§ **What is expected**
When the string "hjælpe" occurs in a line of the listing below, return that line.

= = = = =

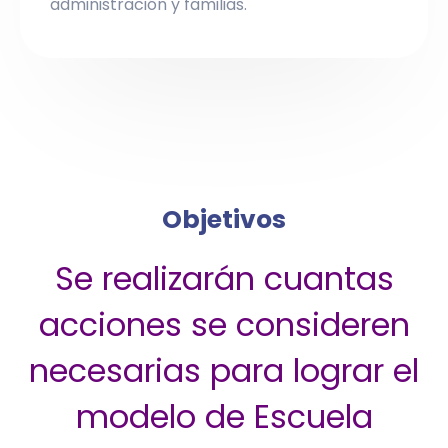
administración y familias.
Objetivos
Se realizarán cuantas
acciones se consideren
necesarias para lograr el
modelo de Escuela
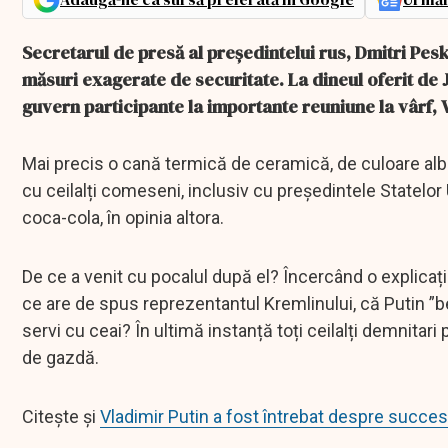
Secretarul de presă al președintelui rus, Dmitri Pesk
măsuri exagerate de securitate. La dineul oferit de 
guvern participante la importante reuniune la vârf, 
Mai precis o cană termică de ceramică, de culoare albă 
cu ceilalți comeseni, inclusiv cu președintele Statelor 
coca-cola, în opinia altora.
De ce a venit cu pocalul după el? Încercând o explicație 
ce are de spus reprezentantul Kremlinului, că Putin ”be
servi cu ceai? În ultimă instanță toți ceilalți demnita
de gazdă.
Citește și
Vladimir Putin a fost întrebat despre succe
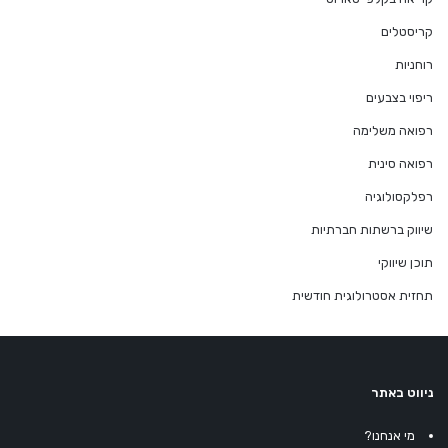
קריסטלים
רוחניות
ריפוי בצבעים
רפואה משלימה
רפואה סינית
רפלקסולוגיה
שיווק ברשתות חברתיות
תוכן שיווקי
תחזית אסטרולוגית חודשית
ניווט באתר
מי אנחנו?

= = = = =

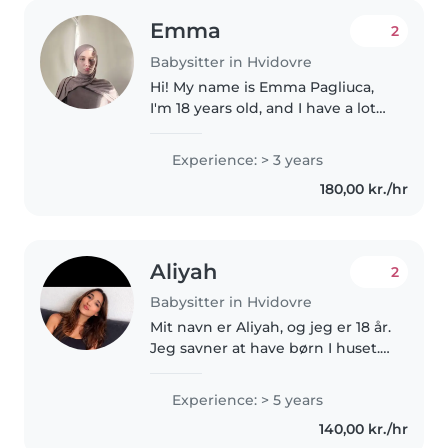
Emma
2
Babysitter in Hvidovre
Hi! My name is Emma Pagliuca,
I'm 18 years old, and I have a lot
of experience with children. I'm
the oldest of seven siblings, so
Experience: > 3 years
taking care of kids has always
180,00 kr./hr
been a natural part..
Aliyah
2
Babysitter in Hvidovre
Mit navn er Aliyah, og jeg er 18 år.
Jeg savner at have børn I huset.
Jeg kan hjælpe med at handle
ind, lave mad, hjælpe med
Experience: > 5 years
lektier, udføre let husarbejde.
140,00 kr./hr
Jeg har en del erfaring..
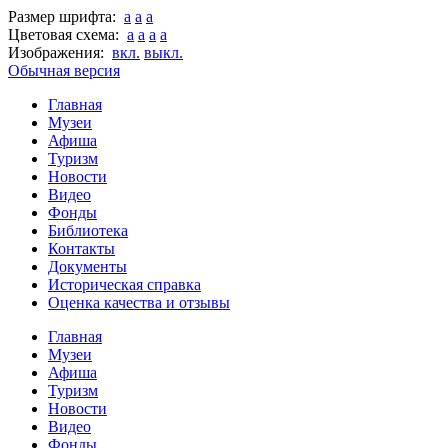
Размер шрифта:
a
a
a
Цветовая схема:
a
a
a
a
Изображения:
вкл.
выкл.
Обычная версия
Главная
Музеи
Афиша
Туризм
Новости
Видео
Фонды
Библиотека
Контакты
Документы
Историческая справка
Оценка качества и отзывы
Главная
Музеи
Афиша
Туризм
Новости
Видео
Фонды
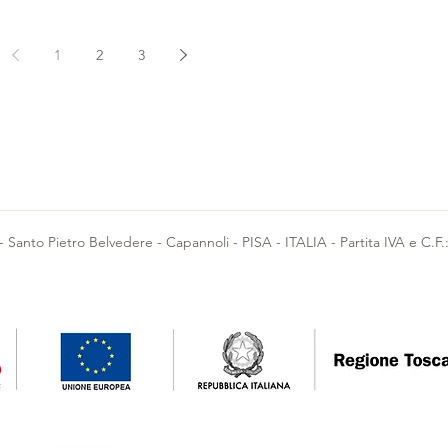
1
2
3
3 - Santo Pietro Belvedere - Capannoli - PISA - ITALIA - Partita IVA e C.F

= = = = =

§ **Answer to the exercise**
Jeg kan hjælpe med at handle
ind, lave mad, hjælpe med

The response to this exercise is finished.